Reduce check out form elements
People will abandon their carts and leave your site never to return because the check out form is too long or too complicated.
The Baymard study showed that the ideal checkout flow should be 12-14 elements. However, the average number of elements used on U.S. ecommerce sites is 23. You need to cut that in half.
Also, reduce the number of check out pages. If at all possible, stop using multi-page check out altogether.
If you have to use multi-pages employ a progress bar so that customers know where they are in the process of checking out.
Keep in mind that, especially online, people have very short attention spans, less than a goldfish or a pre-nap two-year-old in some cases. Every task you add to the check out process is one more chance to lose their attention and have them walk away.
Ask them to create an account after not before the purchase
This is kind of like a server expecting a tip before the end of the meal. You asking your customers to spend their time before they have even made a purchase is an imposition. It's rude, it takes their time and remember, time is money.
Allow them to check out as a guest and make that as easy as possible. And on the “thanks for shopping” a place where you give them the option to sign up and create an account.
Follow up with an email thanking them for creating an account. Or, if they haven’t created an account, follow up with an email thanking them for the purchase and give them information about how simple check out can be if they had an account and the deals they could receive.
Rescue your shipping costs and be transparent
Yes, this is the least popular suggestion for any retailer, reduce costs. But, it can keep those carts moving right through check out.
According to Baymard, 61% of potential buyers will abandon a cart if they see additional costs or fees at check out.
Be upfront. The moment they click “Add to cart” calculate the tax and display the price. Also, have the preliminary shipping cost there. Display this with the image of the item. Add figures as they add to the cart.

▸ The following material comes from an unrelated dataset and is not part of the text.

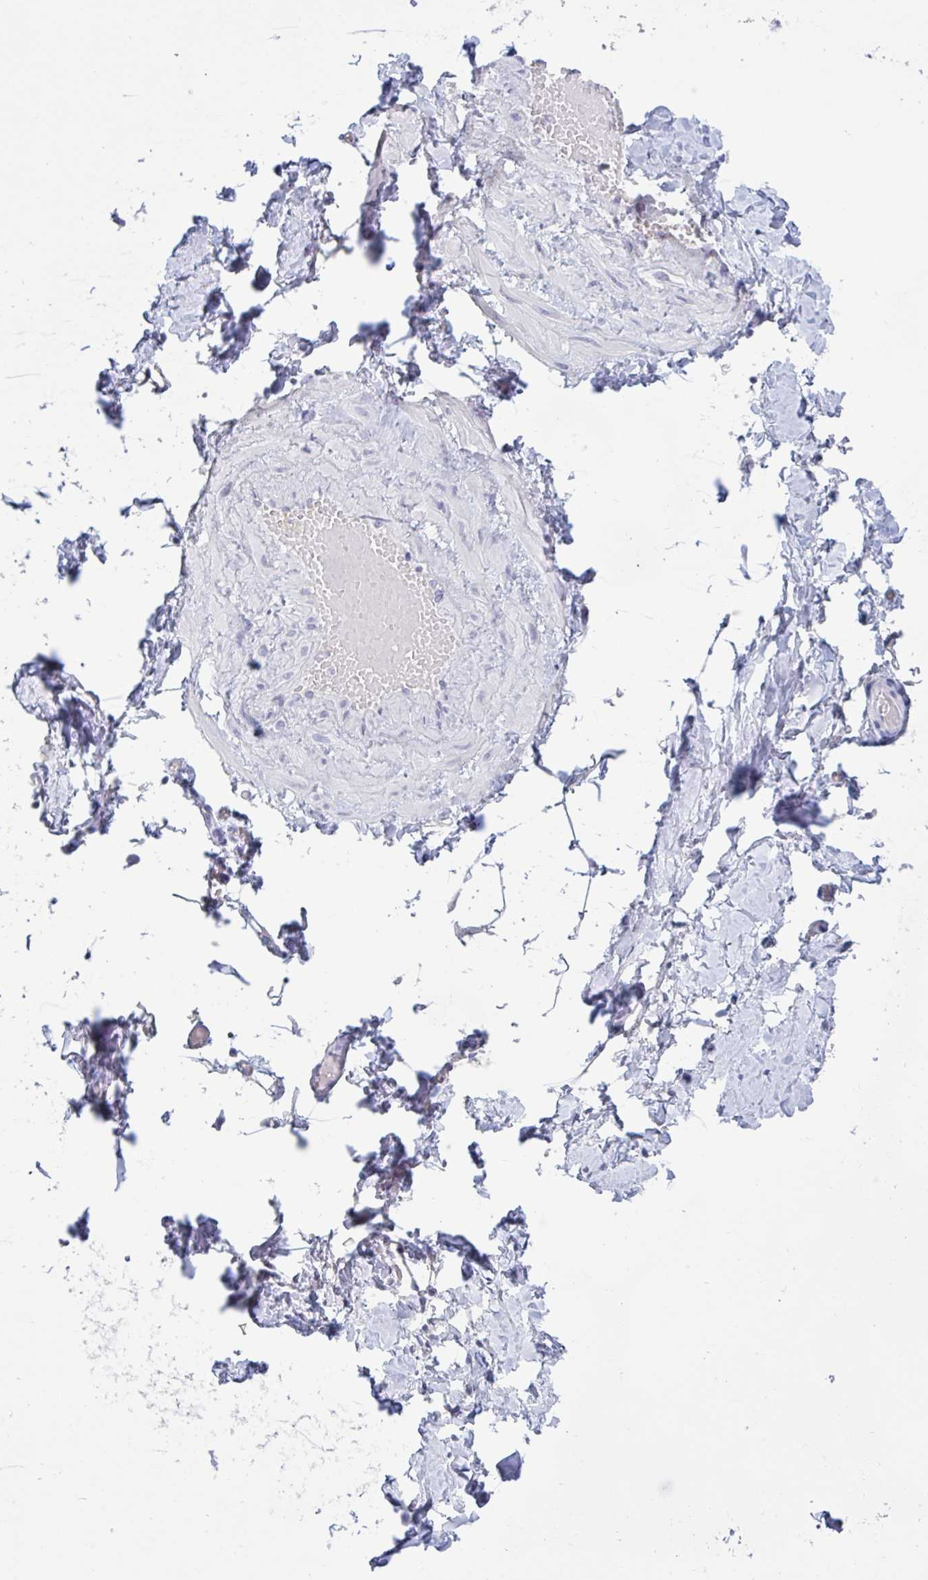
{"staining": {"intensity": "negative", "quantity": "none", "location": "none"}, "tissue": "adipose tissue", "cell_type": "Adipocytes", "image_type": "normal", "snomed": [{"axis": "morphology", "description": "Normal tissue, NOS"}, {"axis": "topography", "description": "Soft tissue"}, {"axis": "topography", "description": "Adipose tissue"}, {"axis": "topography", "description": "Vascular tissue"}, {"axis": "topography", "description": "Peripheral nerve tissue"}], "caption": "DAB (3,3'-diaminobenzidine) immunohistochemical staining of normal adipose tissue demonstrates no significant expression in adipocytes. (DAB immunohistochemistry (IHC), high magnification).", "gene": "SERPINB13", "patient": {"sex": "male", "age": 29}}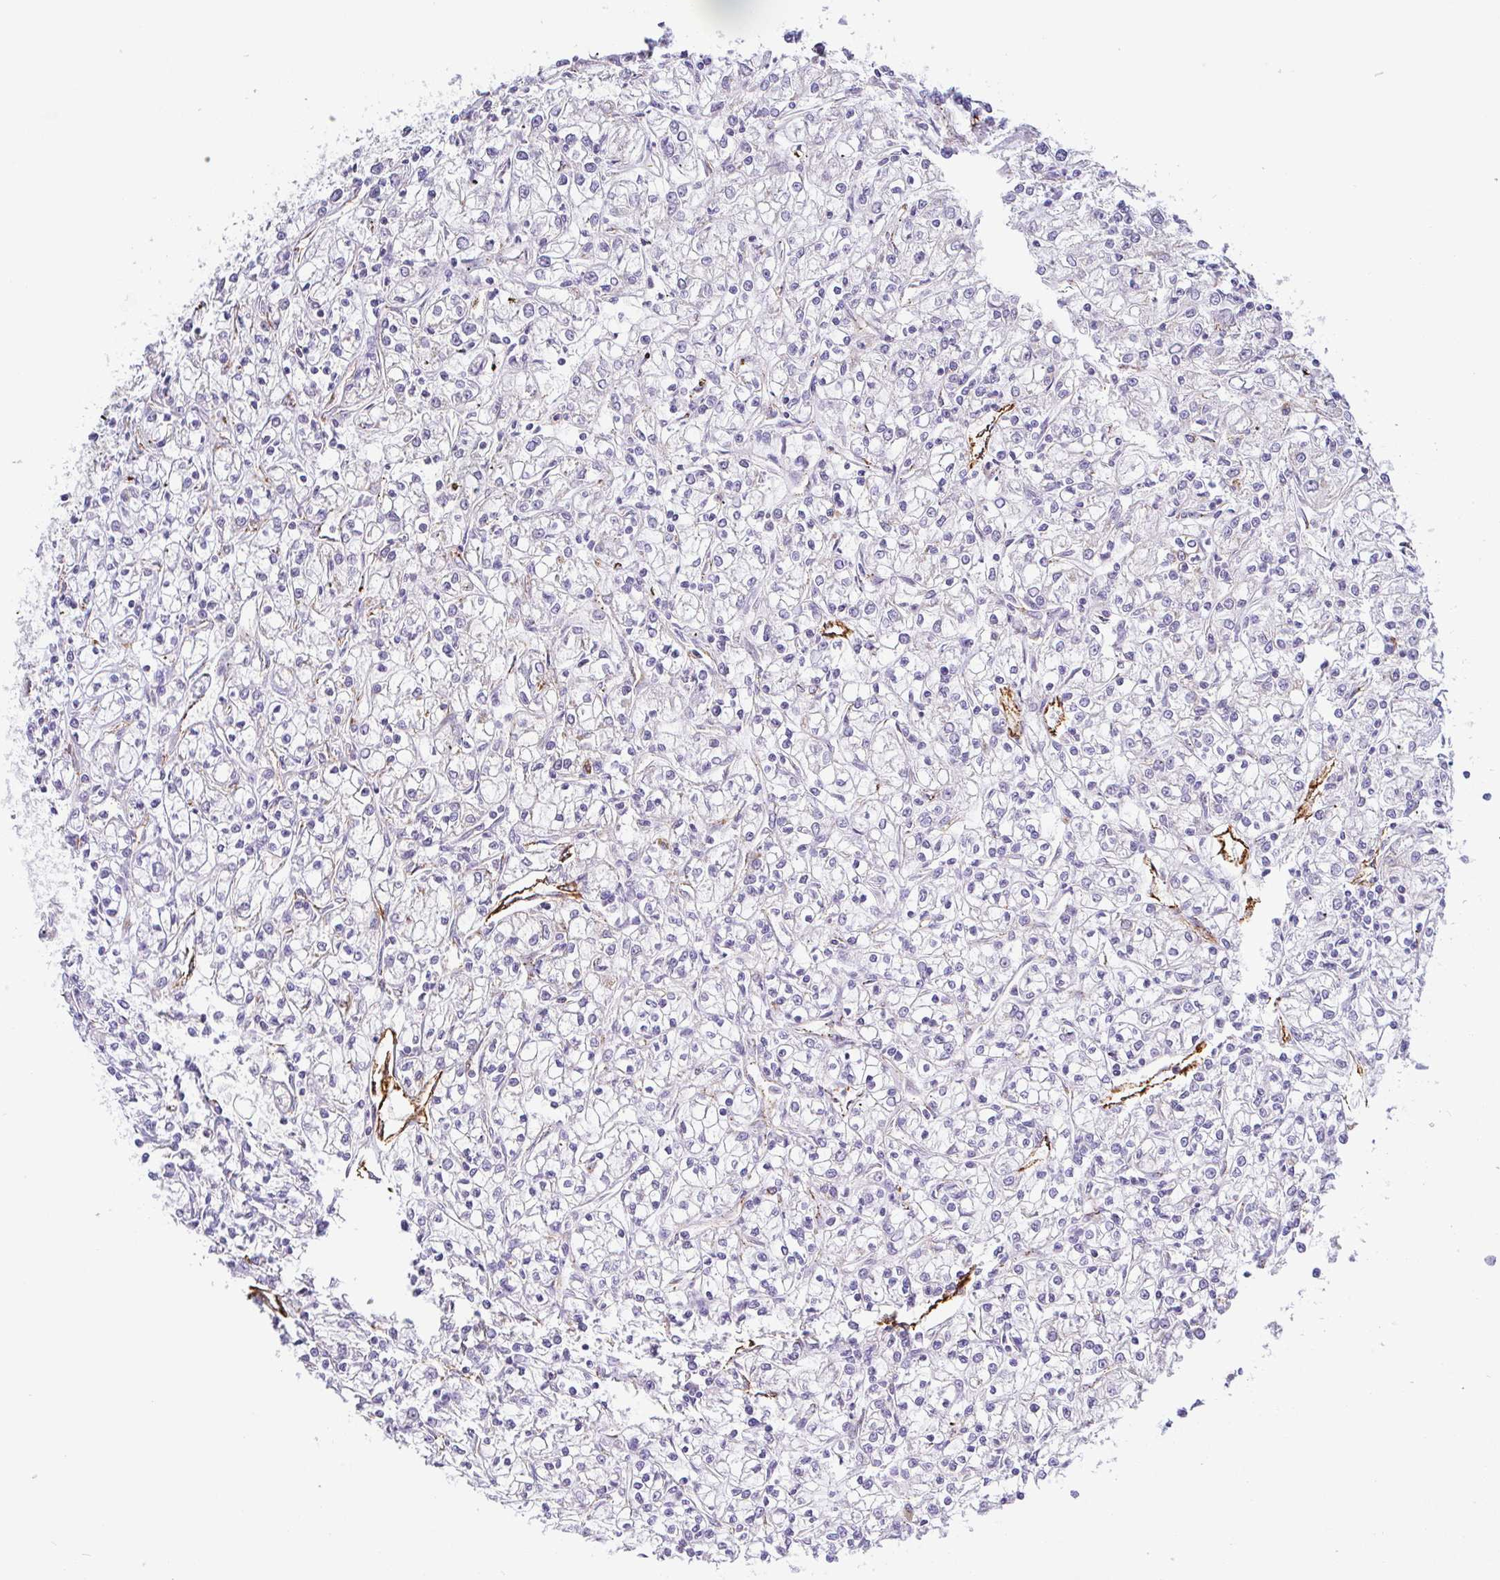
{"staining": {"intensity": "negative", "quantity": "none", "location": "none"}, "tissue": "renal cancer", "cell_type": "Tumor cells", "image_type": "cancer", "snomed": [{"axis": "morphology", "description": "Adenocarcinoma, NOS"}, {"axis": "topography", "description": "Kidney"}], "caption": "The histopathology image reveals no staining of tumor cells in renal cancer (adenocarcinoma). Brightfield microscopy of IHC stained with DAB (3,3'-diaminobenzidine) (brown) and hematoxylin (blue), captured at high magnification.", "gene": "PLCD4", "patient": {"sex": "female", "age": 59}}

If at all possible try to offer free shipping.
If you can’t offer bundles - free shipping for orders over $X dollars. Make it enough to cover the shipping of all the items and still give yourself a profit.
And, try to offer free shipping for special holidays.
Now is the time to fortify your ecommerce business. More people are being introduced to online shopping during the pandemic, people that were die-hard brick and mortar shoppers.
A great supply chain strategy company will be able to easily help you with this.
Don’t fight the brick and mortar habits. Use them to help those who are making the move to feel more comfortable. Assuage their security fears and do all you can to help them feel like ecommerce is a familiar way of shopping.
And for those who maybe haven’t paid enough attention to the ecommerce side of your business, now is the time to reconfigure, spruce things up, streamline and give your ecommerce a boost and put it more front and center.